Extrait présenté:
____

Les pages de "Livres de Guerre" - Michel Rousselle - Le récit - Les Alleux.

Les pages de "Livres de Guerre"

 
 Accueil
 Sommaire
  
 Michel Rousselle
 Message perso
 Le récit
  Avant-propos
  Saint Germain
  C.O.M.C.
  Parnay
  Saint Germain
  Massy Palaiseau
  Crèvecoeur
  Les Alleux.
  Songeons
  Saint Felix
  Valence
  
 Denières mises à jour
 Recherche
 Contact
 Forum
  
 

Le récit

 

Les Alleux. 30 mai au matin.

 

L’on nous fit savoir qu’une attaque d’envergure devait avoir lieu dans la matinée. Alors on nous distribue des boules de pain et des boîtes de "singe" que l’on colle au mieux contre la cloison pare-feu à l’intérieur du char. Cet approvisionnement est prévu pour plusieurs jours compte tenu de l’importance de l’opération.

La matinée se passe, rien ne se décide. On entend des salves d’artillerie pendant près d’une heure, puis le temps passe. Aucun ordre ne vient. Rien n’est plus éprouvant que l’attente. L’après-midi est largement entamé.

16 heures 30 environ : l’ordre d’attaque arrive. L’on démarre en colonne ; alignés sous le couvert des arbres d’un chemin creux, un briefing des chefs de chars a lieu avec le commandant Hugot Derville. Les décisions ont été prises. Les pilotes sont tenus à l’écart. Ils n’ont pas à savoir comment et par quel parcours ils opéreront. Des cordelettes passées aux bras permettront de les guider, tel et comme des rênes aux chevaux. Ne sommes nous pas dans la cavalerie ?…

De Saint Olive vient voir ses pilotes et les encourage. Rien que par sa présence, il nous met en confiance . Comme il fait très chaud, je lui dis que j’ai soif, mais que je n’ai rien à boire. Alors il me tend une petite gourde en peau de chèvre et me dit : "Tiens gardes-la". Ce geste simple et si profondément humain m’a touché au plus haut point, et je garde de cet officier un souvenir intarissable. D’autant plus émouvant que je ne devais plus le revoir (c’est en lisant la page 256 de "De Gaulle sous le casque », donc 55 ans après que j’ai su ce qu’il lui était advenu).

Entre temps, Pruvost, qui est revenu, m’a dit sèchement : "l’objectif à atteindre est « la Croix qui corne »" ; c’est sans préparation d’artillerie, et sans accompagnement, que nous opérons sur l’aile gauche de l’attaque. Nous contournons Moyenneville. Les blindages luisent au soleil. Les céréales, déjà bien hautes, se couchent sur notre passage. Puis ce sont des défilements de terrains bordés de bosquets qui suivent. Le char du chef de section (un maréchal des logis chef, venu du 3e chasseur d’Afrique, dont je ne me souviens plus du nom; son pilote , un alsacien 2e classe comme moi, qui s’appelait Mercx, un brave petit gars toujours souriant et prêt à rendre service) nous précède de 20 à 25 mètres.

____

Données extraites:
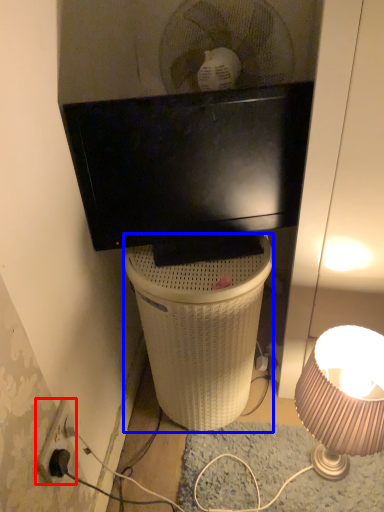
Question: Which object appears farthest to the camera in this image, power outlet (highlighted by a red box) or trash bin/can (highlighted by a blue box)?

Choices:
 (A) power outlet
 (B) trash bin/can

Answer: (B)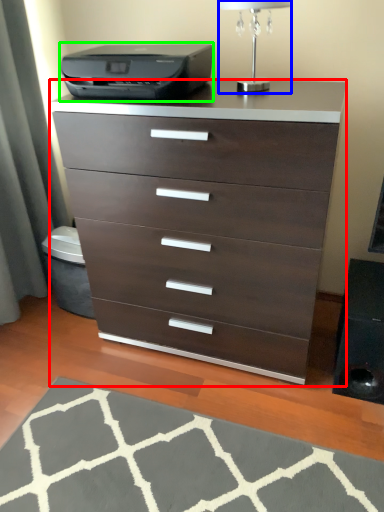
Question: Which object is the closest to the chest of drawers (highlighted by a red box)? Choose among these: table lamp (highlighted by a blue box) or printer (highlighted by a green box).

Choices:
 (A) table lamp
 (B) printer

Answer: (B)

____

Exercices à faire:
[1] Recopiez le passage du récit de guerre qui va de « De Saint Olive » jusqu'à « lui était advenu). ».
[2] Dans le récit de guerre, vers quelle heure l'ordre d'attaque arrive-t-il ?
[3] Reprenez le récit de guerre juste après sa dernière phrase et poursuivez-le.
Les items constituent un matériau distinct du récit de guerre.

Réponses aux exercices:
[1]
De Saint Olive vient voir ses pilotes et les encourage. Rien que par sa présence, il nous met en confiance . Comme il fait très chaud, je lui dis que j’ai soif, mais que je n’ai rien à boire. Alors il me tend une petite gourde en peau de chèvre et me dit : "Tiens gardes-la". Ce geste simple et si profondément humain m’a touché au plus haut point, et je garde de cet officier un souvenir intarissable. D’autant plus émouvant que je ne devais plus le revoir (c’est en lisant la page 256 de "De Gaulle sous le casque », donc 55 ans après que j’ai su ce qu’il lui était advenu).

[2] Vers 16 heures 30.

[3]
La canonnade commence, d’abord intermittente, puis plus nourrie au fur et à mesure que nous progressons. Les obus ennemis soulevèrent la terre en gerbes ici et là ; puis le tir s’allongea. De la tourelle, Pruvost a un champ de vision plus vaste que le mien. Il a certainement repéré le tir des pièces d’artillerie à une distance très rapprochée. Les obus, en éclatant, produisent une fumée très dense. Tout à l’heure, j’ai vu des chars évoluant sur ma droite, maintenant je les vois à peine. Ils sont comme des ombres.

Il tire d’un coup long sur les cordelettes qui me relient à lui ; j’arrête le char. Tourelle orientée à gauche il mitraille. Les douilles brûlantes me dégoulinent sur le casque et le dos. Maintenant il a chargé le canon, puis tire trois fois, quatre fois : les douilles ricochent sur les parois avant de retomber au fond du char. Une odeur de poudre brûlée a envahi le char dont les portes sont verrouillées. Il fait très chaud, et nous sommes enivrés par cette odeur.

Un taillis abrite, à une vingtaine de mètres devant nous, le char du chef de section ; il en sort, puis tire à son tour sur sa gauche au canon. La réplique ne se fait pas attendre. La tourelle qu’un obus de gros calibre vient de frapper à la base, se disloque et part en éclats.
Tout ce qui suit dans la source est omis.